# [Exercise objective]
In every entry below, change "catalogue / barcode" to "catalog / barcode" and leave everything else as it is.

┏━━

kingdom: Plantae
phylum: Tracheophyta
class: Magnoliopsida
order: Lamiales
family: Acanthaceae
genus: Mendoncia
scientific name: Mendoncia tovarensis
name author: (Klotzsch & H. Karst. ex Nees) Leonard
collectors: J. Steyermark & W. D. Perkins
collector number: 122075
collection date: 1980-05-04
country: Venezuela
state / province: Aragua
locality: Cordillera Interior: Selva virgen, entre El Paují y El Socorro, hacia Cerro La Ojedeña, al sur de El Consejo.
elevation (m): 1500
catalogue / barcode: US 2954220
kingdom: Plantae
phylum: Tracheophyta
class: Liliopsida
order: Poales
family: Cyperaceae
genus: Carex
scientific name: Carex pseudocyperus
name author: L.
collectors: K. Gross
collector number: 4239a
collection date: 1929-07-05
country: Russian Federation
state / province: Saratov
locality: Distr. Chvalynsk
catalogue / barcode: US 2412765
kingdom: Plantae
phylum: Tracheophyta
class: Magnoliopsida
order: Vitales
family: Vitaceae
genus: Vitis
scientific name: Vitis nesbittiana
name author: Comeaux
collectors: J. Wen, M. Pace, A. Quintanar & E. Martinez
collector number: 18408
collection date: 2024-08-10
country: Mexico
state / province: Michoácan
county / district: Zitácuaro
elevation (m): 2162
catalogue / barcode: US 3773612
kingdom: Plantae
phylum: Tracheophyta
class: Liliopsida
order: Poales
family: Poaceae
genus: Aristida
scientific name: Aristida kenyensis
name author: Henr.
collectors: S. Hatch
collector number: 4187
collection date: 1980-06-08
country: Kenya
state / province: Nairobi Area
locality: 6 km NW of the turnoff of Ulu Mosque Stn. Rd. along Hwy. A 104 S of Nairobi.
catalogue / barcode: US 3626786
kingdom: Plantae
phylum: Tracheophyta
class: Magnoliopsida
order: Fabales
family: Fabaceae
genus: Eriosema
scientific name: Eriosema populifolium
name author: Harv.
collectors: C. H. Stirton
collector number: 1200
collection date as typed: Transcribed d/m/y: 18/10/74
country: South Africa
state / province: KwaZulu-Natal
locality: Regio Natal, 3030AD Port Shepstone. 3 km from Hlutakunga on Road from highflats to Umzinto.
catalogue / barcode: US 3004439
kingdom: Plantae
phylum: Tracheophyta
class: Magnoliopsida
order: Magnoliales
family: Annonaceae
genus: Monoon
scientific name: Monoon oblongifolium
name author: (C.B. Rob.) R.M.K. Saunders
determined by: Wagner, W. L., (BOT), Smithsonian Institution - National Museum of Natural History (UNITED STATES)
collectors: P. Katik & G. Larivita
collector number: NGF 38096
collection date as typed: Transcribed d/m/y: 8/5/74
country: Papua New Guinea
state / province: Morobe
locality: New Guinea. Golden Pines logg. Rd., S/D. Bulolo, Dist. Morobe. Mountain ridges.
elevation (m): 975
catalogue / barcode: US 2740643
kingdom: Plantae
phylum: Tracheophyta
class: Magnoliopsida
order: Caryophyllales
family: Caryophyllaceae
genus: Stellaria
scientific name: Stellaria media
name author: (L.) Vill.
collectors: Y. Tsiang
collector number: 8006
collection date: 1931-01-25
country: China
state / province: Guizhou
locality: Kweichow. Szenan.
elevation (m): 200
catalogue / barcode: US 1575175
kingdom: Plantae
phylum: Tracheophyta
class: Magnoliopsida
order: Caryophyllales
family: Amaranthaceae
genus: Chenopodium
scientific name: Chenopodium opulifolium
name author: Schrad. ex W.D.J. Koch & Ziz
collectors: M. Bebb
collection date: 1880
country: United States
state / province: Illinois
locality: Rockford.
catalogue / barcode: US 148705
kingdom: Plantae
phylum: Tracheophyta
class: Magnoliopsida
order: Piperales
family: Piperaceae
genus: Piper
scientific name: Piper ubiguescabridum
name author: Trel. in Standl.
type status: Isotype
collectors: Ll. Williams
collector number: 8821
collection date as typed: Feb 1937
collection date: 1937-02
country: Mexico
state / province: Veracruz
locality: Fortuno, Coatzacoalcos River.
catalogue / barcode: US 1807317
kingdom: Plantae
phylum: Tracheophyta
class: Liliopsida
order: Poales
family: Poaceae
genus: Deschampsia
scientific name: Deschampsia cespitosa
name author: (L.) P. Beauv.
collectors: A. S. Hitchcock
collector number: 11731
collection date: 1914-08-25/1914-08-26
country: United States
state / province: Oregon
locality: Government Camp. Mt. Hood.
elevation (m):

┗━━

# [Solution]
kingdom: Plantae
phylum: Tracheophyta
class: Magnoliopsida
order: Lamiales
family: Acanthaceae
genus: Mendoncia
scientific name: Mendoncia tovarensis
name author: (Klotzsch & H. Karst. ex Nees) Leonard
collectors: J. Steyermark & W. D. Perkins
collector number: 122075
collection date: 1980-05-04
country: Venezuela
state / province: Aragua
locality: Cordillera Interior: Selva virgen, entre El Paují y El Socorro, hacia Cerro La Ojedeña, al sur de El Consejo.
elevation (m): 1500
catalog / barcode: US 2954220
kingdom: Plantae
phylum: Tracheophyta
class: Liliopsida
order: Poales
family: Cyperaceae
genus: Carex
scientific name: Carex pseudocyperus
name author: L.
collectors: K. Gross
collector number: 4239a
collection date: 1929-07-05
country: Russian Federation
state / province: Saratov
locality: Distr. Chvalynsk
catalog / barcode: US 2412765
kingdom: Plantae
phylum: Tracheophyta
class: Magnoliopsida
order: Vitales
family: Vitaceae
genus: Vitis
scientific name: Vitis nesbittiana
name author: Comeaux
collectors: J. Wen, M. Pace, A. Quintanar & E. Martinez
collector number: 18408
collection date: 2024-08-10
country: Mexico
state / province: Michoácan
county / district: Zitácuaro
elevation (m): 2162
catalog / barcode: US 3773612
kingdom: Plantae
phylum: Tracheophyta
class: Liliopsida
order: Poales
family: Poaceae
genus: Aristida
scientific name: Aristida kenyensis
name author: Henr.
collectors: S. Hatch
collector number: 4187
collection date: 1980-06-08
country: Kenya
state / province: Nairobi Area
locality: 6 km NW of the turnoff of Ulu Mosque Stn. Rd. along Hwy. A 104 S of Nairobi.
catalog / barcode: US 3626786
kingdom: Plantae
phylum: Tracheophyta
class: Magnoliopsida
order: Fabales
family: Fabaceae
genus: Eriosema
scientific name: Eriosema populifolium
name author: Harv.
collectors: C. H. Stirton
collector number: 1200
collection date as typed: Transcribed d/m/y: 18/10/74
country: South Africa
state / province: KwaZulu-Natal
locality: Regio Natal, 3030AD Port Shepstone. 3 km from Hlutakunga on Road from highflats to Umzinto.
catalog / barcode: US 3004439
kingdom: Plantae
phylum: Tracheophyta
class: Magnoliopsida
order: Magnoliales
family: Annonaceae
genus: Monoon
scientific name: Monoon oblongifolium
name author: (C.B. Rob.) R.M.K. Saunders
determined by: Wagner, W. L., (BOT), Smithsonian Institution - National Museum of Natural History (UNITED STATES)
collectors: P. Katik & G. Larivita
collector number: NGF 38096
collection date as typed: Transcribed d/m/y: 8/5/74
country: Papua New Guinea
state / province: Morobe
locality: New Guinea. Golden Pines logg. Rd., S/D. Bulolo, Dist. Morobe. Mountain ridges.
elevation (m): 975
catalog / barcode: US 2740643
kingdom: Plantae
phylum: Tracheophyta
class: Magnoliopsida
order: Caryophyllales
family: Caryophyllaceae
genus: Stellaria
scientific name: Stellaria media
name author: (L.) Vill.
collectors: Y. Tsiang
collector number: 8006
collection date: 1931-01-25
country: China
state / province: Guizhou
locality: Kweichow. Szenan.
elevation (m): 200
catalog / barcode: US 1575175
kingdom: Plantae
phylum: Tracheophyta
class: Magnoliopsida
order: Caryophyllales
family: Amaranthaceae
genus: Chenopodium
scientific name: Chenopodium opulifolium
name author: Schrad. ex W.D.J. Koch & Ziz
collectors: M. Bebb
collection date: 1880
country: United States
state / province: Illinois
locality: Rockford.
catalog / barcode: US 148705
kingdom: Plantae
phylum: Tracheophyta
class: Magnoliopsida
order: Piperales
family: Piperaceae
genus: Piper
scientific name: Piper ubiguescabridum
name author: Trel. in Standl.
type status: Isotype
collectors: Ll. Williams
collector number: 8821
collection date as typed: Feb 1937
collection date: 1937-02
country: Mexico
state / province: Veracruz
locality: Fortuno, Coatzacoalcos River.
catalog / barcode: US 1807317
kingdom: Plantae
phylum: Tracheophyta
class: Liliopsida
order: Poales
family: Poaceae
genus: Deschampsia
scientific name: Deschampsia cespitosa
name author: (L.) P. Beauv.
collectors: A. S. Hitchcock
collector number: 11731
collection date: 1914-08-25/1914-08-26
country: United States
state / province: Oregon
locality: Government Camp. Mt. Hood.
elevation (m):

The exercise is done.